The VP then noted that “every negotiator must realize he or she is putting the entire nation’s economic prospects on the table every time they negotiate.
In preparation for the Climate Change Conference of Parties (COP 26), Prof. Osinbajo urged negotiators from Nigeria and other developing countries to focus on the issues of a ‘just transition’ to the net-zero emission target, including ensuring that gas projects continue to be funded by international financial institutions.
According to him, “a topical issue in terms of negotiations is the preparation for the Climate Change Conference of Parties taking place in the UK towards the end of this year. I expect that the approach that will be taken as we count down to that event will be to compose an interdisciplinary team of experts and negotiators that can engage meaningfully in the talks.
In another meeting on Monday with Nigerian-born Dr Michael Ugwueke, the Chief Executive Officer of Methodist Hospitals, Tennessee, USA, Vice President Yemi Osinbajo said the Federal Government will look into the National Health Insurance Scheme to complement budgetary allocations to the health sector.

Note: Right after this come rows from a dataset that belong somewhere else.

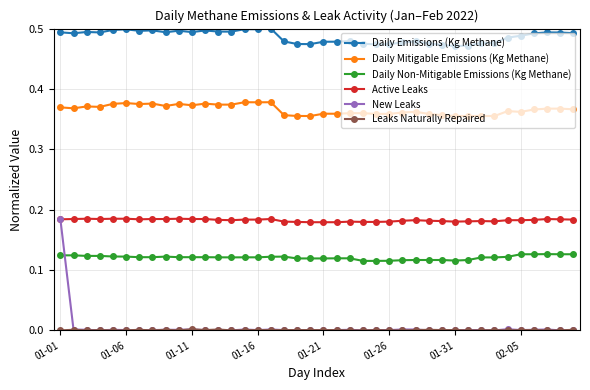

True or false: New Leaks has more than 2 interior local peaks.

True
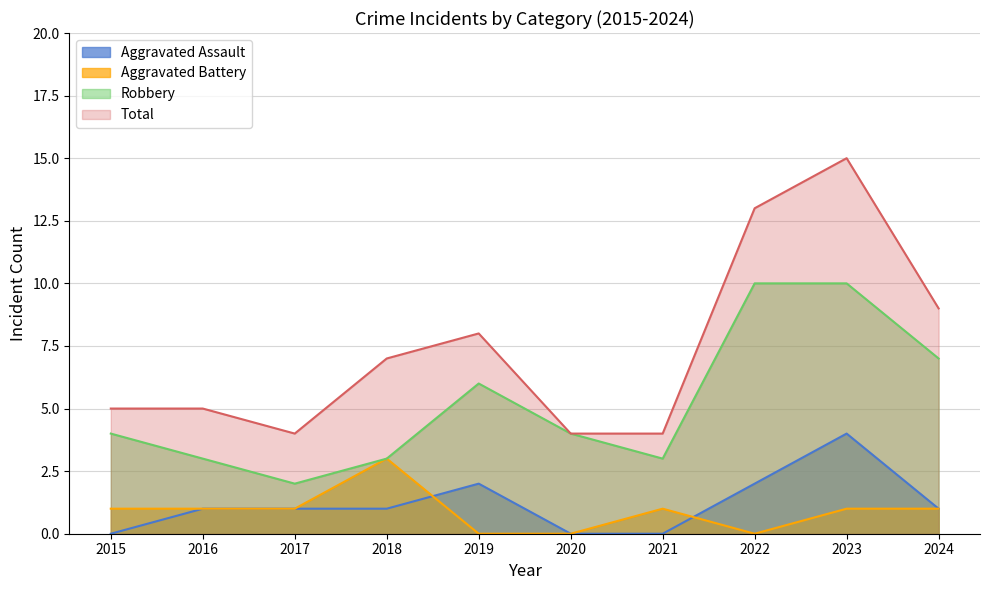

True or false: Total and Aggravated Battery cross at least once.

False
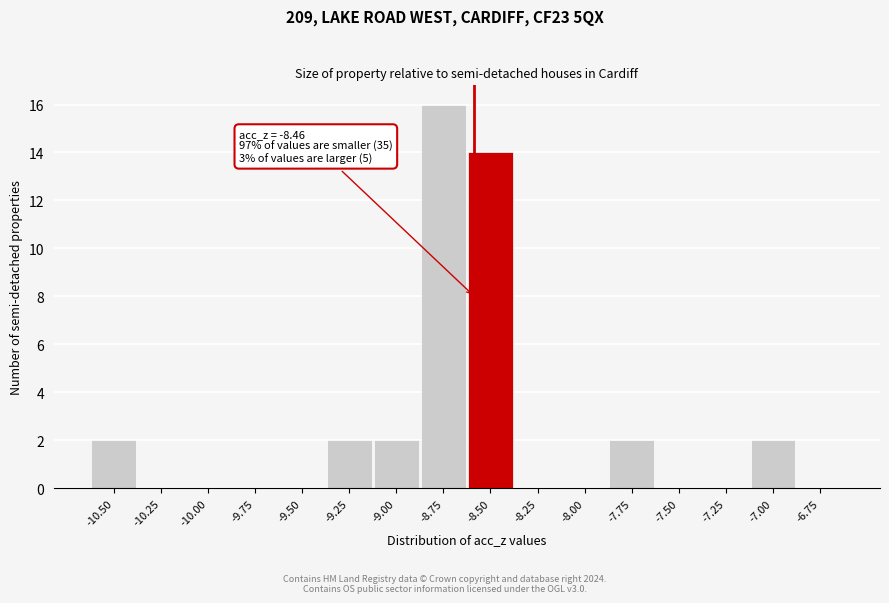

Reading right to left, list all the values displayed in this chart.

-6.75=0	-7.00=2	-7.25=0	-7.50=0	-7.75=2	-8.00=0	-8.25=0	-8.50=14	-8.75=16	-9.00=2	-9.25=2	-9.50=0	-9.75=0	-10.00=0	-10.25=0	-10.50=2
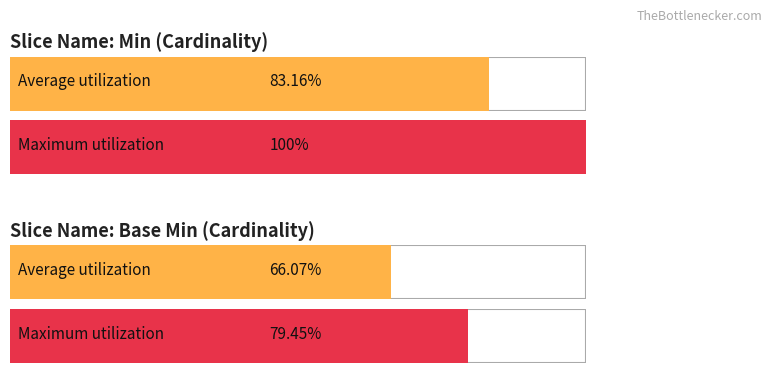

Count the number of data series in this chart.

2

The Vice President said “right now, practically all of the funding for the health care system is from the budget, and for a country this size, 200 million people, it will be extremely difficult to expect that we will resource our health care system purely from the budget.
“The National Health Insurance according to the Vice President will be one way of giving us a more substantial pool of resources which we can use not only to improve infrastructure but also improve earnings for personnel.”
Earlier in his remarks, Dr Ugwueke said he was in the country partly to explore areas of partnership between the Federal Government and the Methodist Hospital especially in complementing efforts of the Buhari administration in transforming the health care system.
He commended the Buhari administration’s efforts in tackling COVID-19, describing government’s intervention in containing the pandemic as incredibly successful.
The Minister of Health, Dr Osagie Ehanire who was also in attendance said the Federal Government will welcome offers of collaboration from the US-based, Nigerian-born medical expert and hospital administrator.